(Beginning of SOURCE MATERIAL)

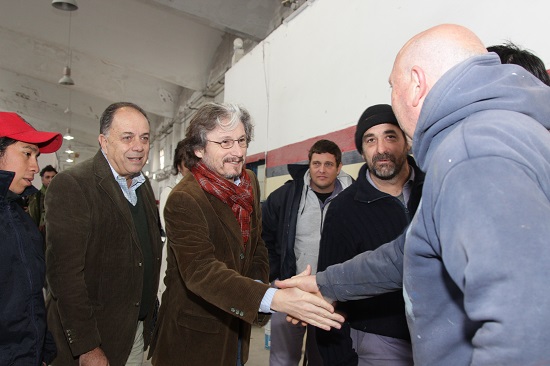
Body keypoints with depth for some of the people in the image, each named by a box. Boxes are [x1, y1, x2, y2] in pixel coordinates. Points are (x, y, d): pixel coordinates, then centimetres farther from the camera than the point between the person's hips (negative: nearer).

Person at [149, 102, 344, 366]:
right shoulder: (183, 200, -24)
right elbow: (200, 270, -34)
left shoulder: (249, 182, 0)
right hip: (194, 334, -6)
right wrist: (273, 299, -45)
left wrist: (257, 283, -8)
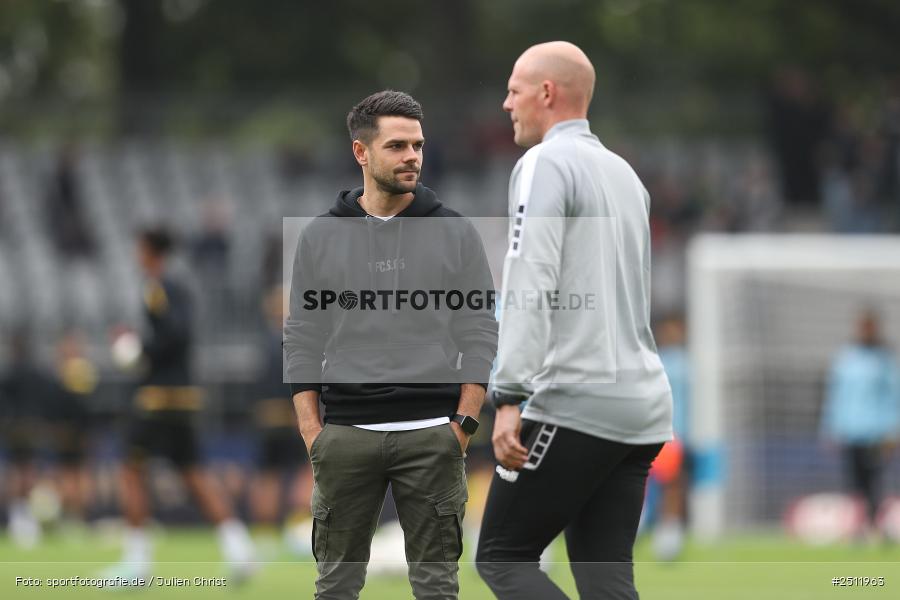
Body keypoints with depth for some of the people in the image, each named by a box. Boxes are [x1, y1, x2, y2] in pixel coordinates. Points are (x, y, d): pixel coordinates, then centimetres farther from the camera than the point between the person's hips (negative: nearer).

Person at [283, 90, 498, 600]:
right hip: (346, 437, 1)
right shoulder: (321, 237, 5)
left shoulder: (455, 233, 2)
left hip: (432, 437, -1)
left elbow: (479, 336, 2)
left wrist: (464, 425, -6)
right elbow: (303, 341, 6)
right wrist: (312, 432, -2)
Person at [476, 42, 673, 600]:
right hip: (641, 405, 8)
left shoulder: (545, 163, -6)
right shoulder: (623, 173, 20)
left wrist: (510, 397, -21)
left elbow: (530, 285, -17)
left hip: (575, 405, -8)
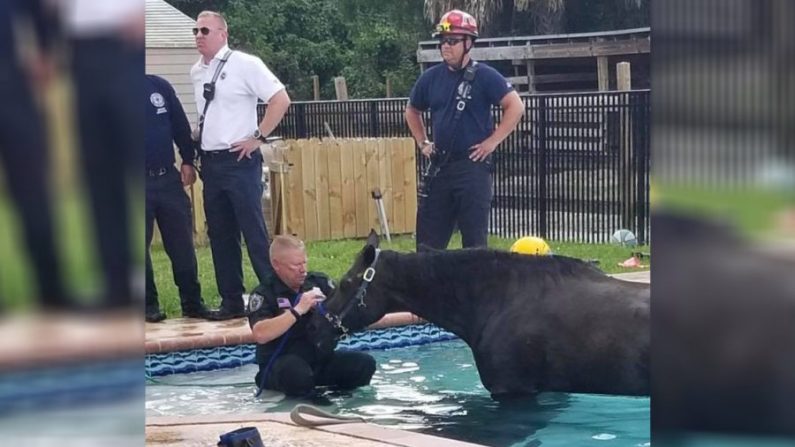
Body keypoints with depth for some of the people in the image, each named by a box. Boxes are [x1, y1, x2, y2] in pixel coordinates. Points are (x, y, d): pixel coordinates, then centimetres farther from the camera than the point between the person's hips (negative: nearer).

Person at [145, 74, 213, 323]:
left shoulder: (159, 86, 7)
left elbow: (180, 125, 12)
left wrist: (188, 160, 8)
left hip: (168, 178, 3)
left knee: (182, 244, 5)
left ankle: (192, 302, 13)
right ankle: (148, 305, 14)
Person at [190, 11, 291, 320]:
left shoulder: (245, 64, -10)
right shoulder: (196, 72, 10)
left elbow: (281, 100, -13)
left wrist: (258, 137, -13)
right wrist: (197, 139, 12)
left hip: (239, 160, -7)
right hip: (210, 162, 7)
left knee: (253, 231, -6)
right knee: (220, 234, 10)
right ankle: (232, 301, 18)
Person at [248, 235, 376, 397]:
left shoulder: (319, 281, 4)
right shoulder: (264, 294, -8)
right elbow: (260, 335, -25)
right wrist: (298, 310, -27)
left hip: (320, 357, 4)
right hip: (281, 364, -4)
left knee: (365, 364, -18)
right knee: (298, 375, -38)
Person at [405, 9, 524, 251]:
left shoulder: (484, 76, -7)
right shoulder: (431, 77, 8)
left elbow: (516, 106, -12)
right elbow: (412, 111, 24)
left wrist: (492, 141, -12)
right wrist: (422, 142, 14)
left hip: (473, 165, -5)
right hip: (439, 166, 5)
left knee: (474, 240, -2)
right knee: (429, 238, 7)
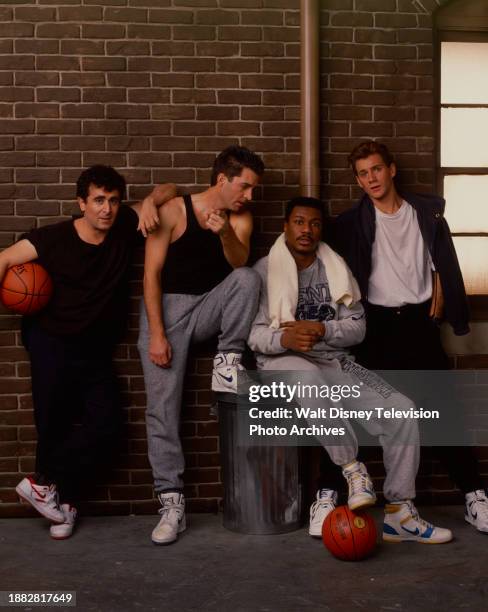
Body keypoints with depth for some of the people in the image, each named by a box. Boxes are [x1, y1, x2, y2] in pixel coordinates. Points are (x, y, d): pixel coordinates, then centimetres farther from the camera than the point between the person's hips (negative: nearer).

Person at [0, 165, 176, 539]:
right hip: (51, 344, -4)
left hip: (95, 350, 4)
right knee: (54, 424, 0)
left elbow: (168, 190, 1)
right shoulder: (55, 238, -13)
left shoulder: (126, 227, -4)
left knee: (106, 422, -7)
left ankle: (44, 484, 8)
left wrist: (150, 203, -19)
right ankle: (61, 499, 25)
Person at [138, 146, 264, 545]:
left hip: (211, 306, 3)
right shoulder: (174, 211, -9)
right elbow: (152, 274, -11)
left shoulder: (241, 218, 1)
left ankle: (227, 362, -14)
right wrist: (157, 333, -18)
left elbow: (238, 265, -15)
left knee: (249, 279, -27)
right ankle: (172, 502, -7)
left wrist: (225, 234, -35)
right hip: (168, 308, -3)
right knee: (163, 406, -12)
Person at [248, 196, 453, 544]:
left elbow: (357, 328, 5)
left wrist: (321, 330, -15)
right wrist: (284, 338, -29)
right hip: (285, 362, -4)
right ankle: (352, 467, -24)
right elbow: (253, 333, -7)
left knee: (401, 410, -17)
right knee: (309, 378, -42)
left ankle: (399, 514, -7)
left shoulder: (337, 269, 12)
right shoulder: (265, 270, 1)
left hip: (335, 362, 4)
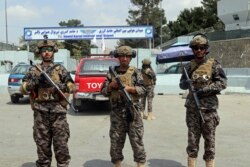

(End of SOURCE MATERIAL)

Every record above should be written out again exactly; the pictures stay out of the copy.

Body keypoints with depth for some of the people in the image, each named by a box. Boxes are [x1, y1, x2, y2] in pixel coordinates. Points are (x, y, d): pixel coordinates, then centimetres farther from the camera than the point between the person's hips (negative: nearer).

Person at [149, 102, 344, 366]:
right shoulder: (183, 200, -24)
right elbow: (200, 270, -34)
left shoulder: (249, 182, 0)
right hip: (194, 334, -6)
right wrist: (273, 299, -45)
left wrist: (257, 283, -8)
Body keypoints with depth for some of the people in the image, each named by a box. Boxes are [x1, y1, x2, y2] in pixel coordinates. Points are (x, y, d): pixel coordinates, then centimetres farther from the camera than the point between the person's hips (negative: nearer).

Person at [283, 90, 498, 600]:
right hip: (346, 437, 1)
right shoulder: (321, 237, 5)
left shoulder: (455, 233, 2)
left hip: (432, 437, -1)
left elbow: (479, 336, 2)
left wrist: (464, 425, -6)
right elbow: (303, 341, 6)
right wrist: (312, 432, -2)
Person at [476, 42, 673, 600]:
right hip: (641, 405, 8)
left shoulder: (545, 163, -6)
right shoulder: (623, 173, 20)
left wrist: (510, 397, -21)
left elbow: (530, 285, -17)
left hip: (575, 405, -8)
Body keypoints with depth for some of the people in the image, each named by a box. Boxes are [x1, y1, x2, y2] in pixel coordinates. Points are (x, y, d): pixel coordinates, then centimetres farther from the camera than the point between the person's hips (negative: nearer).

Person at [145, 74, 213, 323]:
left shoulder: (159, 86, 7)
left elbow: (180, 125, 12)
left wrist: (188, 160, 8)
left hip: (168, 178, 3)
left knee: (182, 244, 5)
left ankle: (192, 302, 13)
right ankle: (148, 305, 14)
Person at [190, 11, 291, 320]:
left shoulder: (245, 64, -10)
right shoulder: (196, 72, 10)
left elbow: (281, 100, -13)
left wrist: (258, 137, -13)
right wrist: (197, 139, 12)
left hip: (239, 160, -7)
right hip: (210, 162, 7)
left knee: (253, 231, -6)
right knee: (220, 234, 10)
right ankle: (232, 301, 18)
Person at [248, 235, 376, 397]:
left shoulder: (319, 281, 4)
right shoulder: (264, 294, -8)
right elbow: (260, 335, -25)
right wrist: (298, 310, -27)
left hip: (320, 357, 4)
right hip: (281, 364, -4)
left knee: (365, 364, -18)
right knee: (298, 375, -38)
Person at [405, 9, 524, 251]:
left shoulder: (484, 76, -7)
right shoulder: (431, 77, 8)
left elbow: (516, 106, -12)
right elbow: (412, 111, 24)
left wrist: (492, 141, -12)
right wrist: (422, 142, 14)
left hip: (473, 165, -5)
right hip: (439, 166, 5)
left knee: (474, 240, -2)
right knee: (429, 238, 7)
Body keypoints with depth for some of the people in the image, each named by a box. Boxes are [x1, y1, x2, y2] in pixel coordinates. Points are (x, y, d): pixel coordinates, then centimetres farther from the camera than the point between the person's hips (negative: nearer).

Person at [0, 165, 176, 539]:
right hip: (51, 344, -4)
left hip: (95, 350, 4)
right knee: (54, 424, 0)
left elbow: (168, 190, 1)
right shoulder: (55, 238, -13)
left shoulder: (126, 227, -4)
left knee: (106, 422, -7)
left ankle: (44, 484, 8)
left wrist: (150, 203, -19)
right ankle: (61, 499, 25)
Person at [138, 146, 264, 545]:
left hip: (211, 306, 3)
right shoulder: (174, 211, -9)
right elbow: (152, 274, -11)
left shoulder: (241, 218, 1)
left ankle: (227, 362, -14)
right wrist: (157, 333, -18)
left elbow: (238, 265, -15)
left knee: (249, 279, -27)
right ankle: (172, 502, -7)
left wrist: (225, 234, -35)
right hip: (168, 308, -3)
right knee: (163, 406, -12)
Person at [248, 196, 453, 544]:
left elbow: (357, 328, 5)
left wrist: (321, 330, -15)
right wrist: (284, 338, -29)
right hip: (285, 362, -4)
right ankle: (352, 467, -24)
right elbow: (253, 333, -7)
left knee: (401, 410, -17)
right knee: (309, 378, -42)
left ankle: (399, 514, -7)
left shoulder: (337, 269, 12)
right shoulder: (265, 270, 1)
left hip: (335, 362, 4)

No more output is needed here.